A few days after this last incident, sometime in November 2009, plaintiff confronted McClish alone. She told him that his actions made her feel uncomfortable and "like a whore, like a slut." Although he responded that he was not sorry, his offensive actions toward plaintiff immediately ceased. According to plaintiff, "Lieutenant McClish no longer disrespected me . . . no longer said anything to me, didn't bother me whatsoever after that."

Prior to the last confrontation, plaintiff had not reported her experience with McClish to the DOC's Equal Employment Division (EED). She did, however, repeatedly tell Lieutenant Walz about McClish's sexual harassment in October 2009, but Walz never reported it to his superior officers.

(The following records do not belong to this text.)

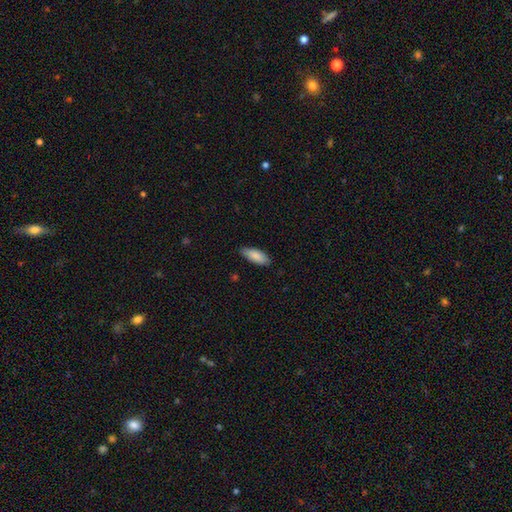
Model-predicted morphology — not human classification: A smooth galaxy with no disk features (87%) that is in between round and cigar-shaped (75%). Merging: none (84%).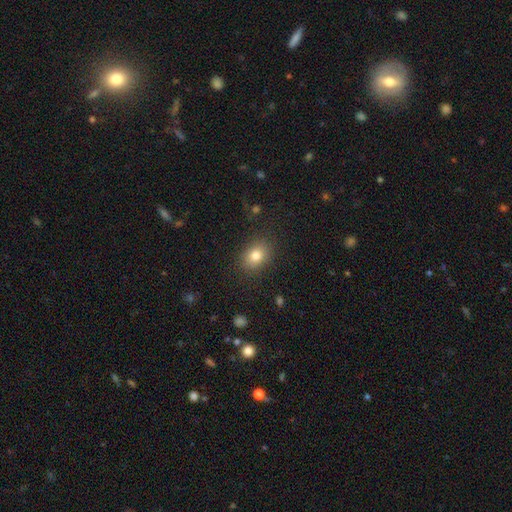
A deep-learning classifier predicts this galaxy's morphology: Smooth or featured?
  - smooth: 80% *
  - star or artifact: 11%
  - featured or disk: 9%
How rounded?
  - in between: 60% *
  - round: 39%
  - cigar-shaped: 1%
Merging?
  - none: 86% *
  - minor disturbance: 10%
  - major disturbance: 3%
  - merger: 1%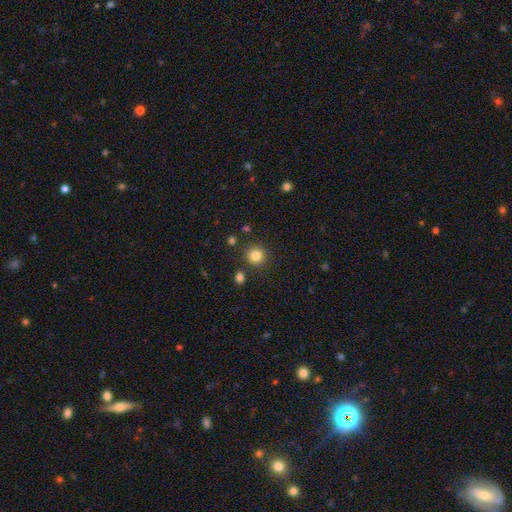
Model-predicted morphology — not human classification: smooth 84%, star or artifact 11%, featured or disk 5%. Down the decision tree: how rounded — round (90%); merging — none (85%).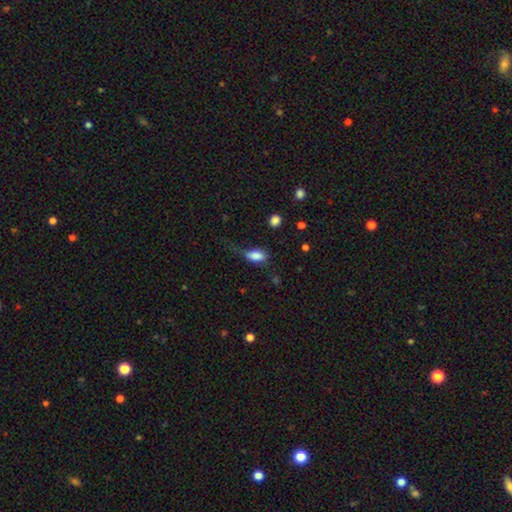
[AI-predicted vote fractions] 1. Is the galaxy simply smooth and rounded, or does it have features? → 81% smooth, 11% featured or disk, 9% star or artifact.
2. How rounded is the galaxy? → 88% in between, 6% cigar-shaped, 6% round.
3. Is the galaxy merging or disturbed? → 35% none, 32% major disturbance, 29% minor disturbance, 4% merger.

The only other incidents of sexual harassment before plaintiff formally complained to the EED allegedly occurred on January 23, 2010, and involved another DOC employee, Robin Hill, a male Sergeant also assigned to the third shift at Edna Mahan. At that time, plaintiff passed through a metal detector at the prison, causing the alarm to sound. According to plaintiff, Hill asked plaintiff if she had "piercings in your breasts because I know you don't need an underwire bra." Hill then ordered a female officer to repeatedly pat-frisk plaintiff. Apparently, pursuant to DOC policy, officers entering Edna Mahan must clear the metal detector to prevent the influx of contraband and protect the safety and security of the employees and inmates. If an officer does not clear the detector after four attempts, center control is notified and the officer is pat-frisked by another officer of the same sex. According to Hill, plaintiff went through the metal detector three or four times without clearing it, so he ordered another female officer to pat-frisk plaintiff.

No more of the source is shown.